EXERCISE AIM:
Extract every line of text from the records and copy each one without changes. Leave the pictures out of your answer.

(Records from a dataset)
- Opening Delimiter -

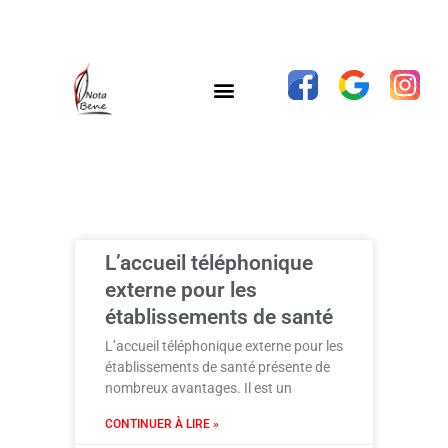
L’accueil téléphonique
externe pour les
établissements de santé
L’accueil téléphonique externe pour les
établissements de santé présente de
nombreux avantages. Il est un
CONTINUER À LIRE »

- Closing Delimiter -

ANSWER SPACE:
L’accueil téléphonique
externe pour les
établissements de santé
L’accueil téléphonique externe pour les
établissements de santé présente de
nombreux avantages. Il est un
CONTINUER À LIRE »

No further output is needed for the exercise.